**Things to do:**
(A) Reproduce everything in the income tax passage from "The income tax, being" down to "activities are taxed.".
(B) In one to three sentences, explain why the income tax passage says Congress has never imposed a direct tax.

I'll do my best to give you an answer, but if you
really want to understand this and related topics, I highly recommend Dave Champion's "Income Tax: Shattering the Myths". This book, while a little pricey since it is self-published, covers everything from the history of Congress' constitutional income taxing authority, to the 16th Amendment, as well as many of the otherwise mistaken "Tax Honesty Movement" mishaps and misunderstandings... including the 861 argument that eventually got Wesley Snipes in trouble.
Congress has always had the power to tax income within its jurisdiction. This is an important part of the equation that the tax law mal-application advocates never address. There are two types of jurisdiction... geographic (meaning those places that physically fall within the legislative and regulatory authority of that governing body) and subject matter (meaning certain activities in which one can engage regardless of where they are located).
The income tax, being an excise tax (see
Brushaber v. Union Pacific Railroad), relies principally upon subject matter jurisdiction and then more specifically upon the class(es) of person described to be liable and upon what activities are taxed.
Indeed, as SCOTUS has ruled, Congress' power to tax is "plenary". Many tax law mal-application advocates like to claim this means that the federal Congress can tax anything it wants. This is simply not true. The word "planary" means complete, absolute, entire, etc. What SCOTUS was saying is that the tax authority that Congress has is all that is necessary and there is no other tax authority it can have. Within its jurisdiction (both), it can impose direct taxes (which has never happened) and excise taxes (which includes duties and tariffs, etc). Direct taxes are levied upon property, and within the scope of federal taxing authority, such a tax would have to be apportioned among the states according to population. As I said, this has never happened as it is horridly unpopular and would surely mean the end of a Congressman's career. The excise taxing power, however, is used for everything, and this is exactly the class of tax into which the income tax falls.

**Recorded data:**
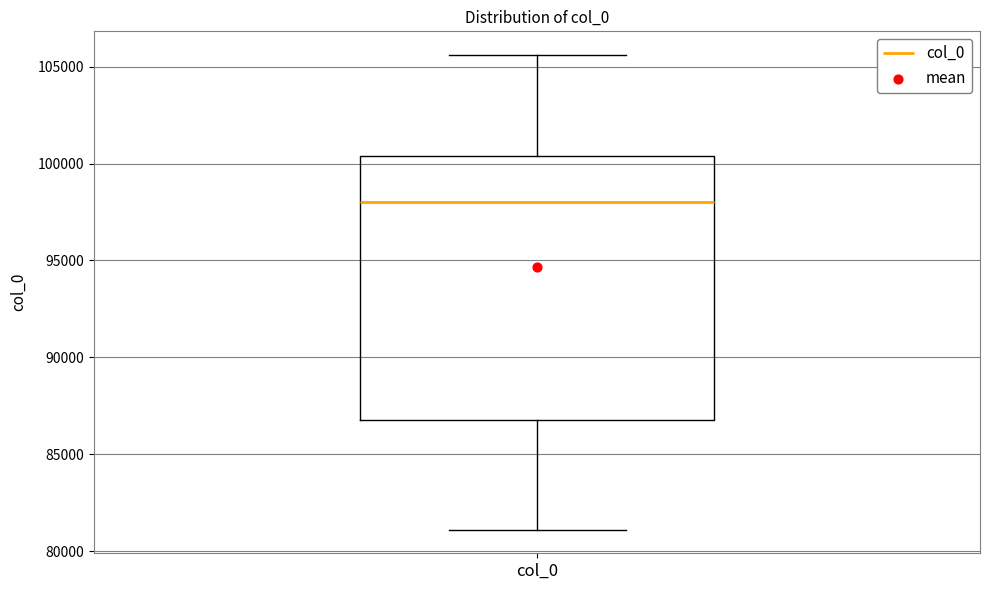

Transcribe this box plot: give where the median line is, the range the box spans, and where the two whiskers end, as read against the y-axis. The values are not printed on the chart, so give them approximately, as read against the axis.

median 98000, box 87000 to 100500, whiskers 81000 to 105500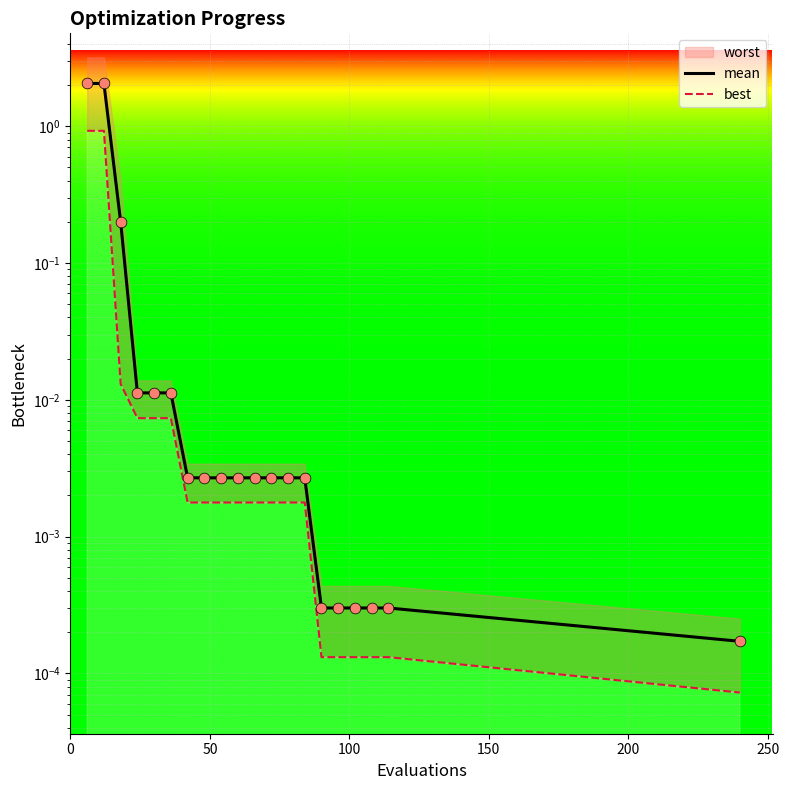

Which series has the widest spread of Y values?

mean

**Responses in order:**
(A)
The income tax, being an excise tax (see
Brushaber v. Union Pacific Railroad), relies principally upon subject matter jurisdiction and then more specifically upon the class(es) of person described to be liable and upon what activities are taxed.

(B) Congress has never imposed a direct tax because such a tax is horridly unpopular and would surely mean the end of a Congressman's career.